The Standard & Poor’s 500 crossed into record territory Thursday morning, beating the closing high it set in pre-financial crisis days. Three weeks earlier, the Dow Jones industrial average beat its own 2007 record.


The S&P 500, a barometer that investors use to gauge how the market is performing, edged above the Oct. 9, 2007, record close of 1,565 about an hour into trading. It closed at 1,569.19, up more than 6 points from the day before, a small increase but notable for the milestone it obliterated.


Even as the S&P hit new peaks, investors noted that the U.S. economy’s footing is still uncertain, and the European debt crisis still far from resolved. Some also are concerned that the gains are being artificially fueled by the Federal Reserve’s easy-money policy.


“Getting back to where we were is an important step,” said Howard Silverblatt, senior index analyst at S&P Dow Jones Indices. But, he cautioned in a note to investors: “Markets are volatile, and if you are a long-term investor you should expect declines.”
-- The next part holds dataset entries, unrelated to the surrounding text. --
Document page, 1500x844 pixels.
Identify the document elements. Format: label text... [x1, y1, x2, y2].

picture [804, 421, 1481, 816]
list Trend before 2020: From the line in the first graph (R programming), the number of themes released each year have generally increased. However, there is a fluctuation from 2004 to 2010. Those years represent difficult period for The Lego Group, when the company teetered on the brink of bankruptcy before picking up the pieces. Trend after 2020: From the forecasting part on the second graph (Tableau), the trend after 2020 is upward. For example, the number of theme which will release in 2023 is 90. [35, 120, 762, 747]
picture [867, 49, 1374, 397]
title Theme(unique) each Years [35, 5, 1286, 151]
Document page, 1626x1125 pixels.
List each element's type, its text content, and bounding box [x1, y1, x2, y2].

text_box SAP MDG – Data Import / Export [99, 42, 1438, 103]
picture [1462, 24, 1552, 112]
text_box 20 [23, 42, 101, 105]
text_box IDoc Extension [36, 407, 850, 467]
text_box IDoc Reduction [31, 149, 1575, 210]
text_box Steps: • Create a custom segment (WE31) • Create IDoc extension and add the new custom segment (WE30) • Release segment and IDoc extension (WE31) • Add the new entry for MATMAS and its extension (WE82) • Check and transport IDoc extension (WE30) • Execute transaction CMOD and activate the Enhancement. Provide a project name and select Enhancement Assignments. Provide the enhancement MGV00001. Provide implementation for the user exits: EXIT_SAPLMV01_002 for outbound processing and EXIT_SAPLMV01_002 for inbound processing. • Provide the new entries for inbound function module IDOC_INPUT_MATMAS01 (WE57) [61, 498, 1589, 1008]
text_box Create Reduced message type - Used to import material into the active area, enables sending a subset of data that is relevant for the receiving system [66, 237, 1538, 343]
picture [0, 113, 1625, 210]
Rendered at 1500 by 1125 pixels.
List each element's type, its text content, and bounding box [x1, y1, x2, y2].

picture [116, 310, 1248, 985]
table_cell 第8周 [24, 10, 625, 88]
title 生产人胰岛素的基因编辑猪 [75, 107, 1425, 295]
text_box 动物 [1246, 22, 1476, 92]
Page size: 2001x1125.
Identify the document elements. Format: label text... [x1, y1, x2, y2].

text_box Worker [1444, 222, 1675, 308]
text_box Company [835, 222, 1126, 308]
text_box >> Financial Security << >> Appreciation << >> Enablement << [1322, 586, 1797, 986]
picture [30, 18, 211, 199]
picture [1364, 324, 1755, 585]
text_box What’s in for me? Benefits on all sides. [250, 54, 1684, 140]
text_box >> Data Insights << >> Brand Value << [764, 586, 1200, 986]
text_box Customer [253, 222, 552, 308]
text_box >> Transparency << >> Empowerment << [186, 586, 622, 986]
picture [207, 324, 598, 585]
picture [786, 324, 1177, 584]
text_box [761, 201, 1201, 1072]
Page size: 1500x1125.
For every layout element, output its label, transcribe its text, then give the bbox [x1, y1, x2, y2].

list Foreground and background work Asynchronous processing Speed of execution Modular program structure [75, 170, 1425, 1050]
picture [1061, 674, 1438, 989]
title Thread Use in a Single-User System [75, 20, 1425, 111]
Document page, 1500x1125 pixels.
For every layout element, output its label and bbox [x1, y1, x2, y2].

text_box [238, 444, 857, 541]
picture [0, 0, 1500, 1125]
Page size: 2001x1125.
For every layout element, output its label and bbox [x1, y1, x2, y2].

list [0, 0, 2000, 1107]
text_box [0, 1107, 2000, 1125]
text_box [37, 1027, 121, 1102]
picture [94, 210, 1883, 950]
For most of this year, the stock market has zoomed ahead. A mixed performance over the last two weeks, thanks to the bailout of cash-strapped Cyprus, has been more the exception than the rule. Thursday marks the end of first-quarter trading, as markets will be closed for the Good Friday holiday. The Dow is up 11 percent for the three-month period, the best performance in more than a year. Last year, it lost ground in two quarters and was up 4 percent and 8 percent in the other two.


The government reported that the U.S. economy grew faster than first estimated in the fourth quarter. But the growth, an annual rate of 0.4 percent, was still anemic. The number of Americans seeking unemployment benefits jumped for the second consecutive week. On a longer time frame, though, jobless claims have been declining since November.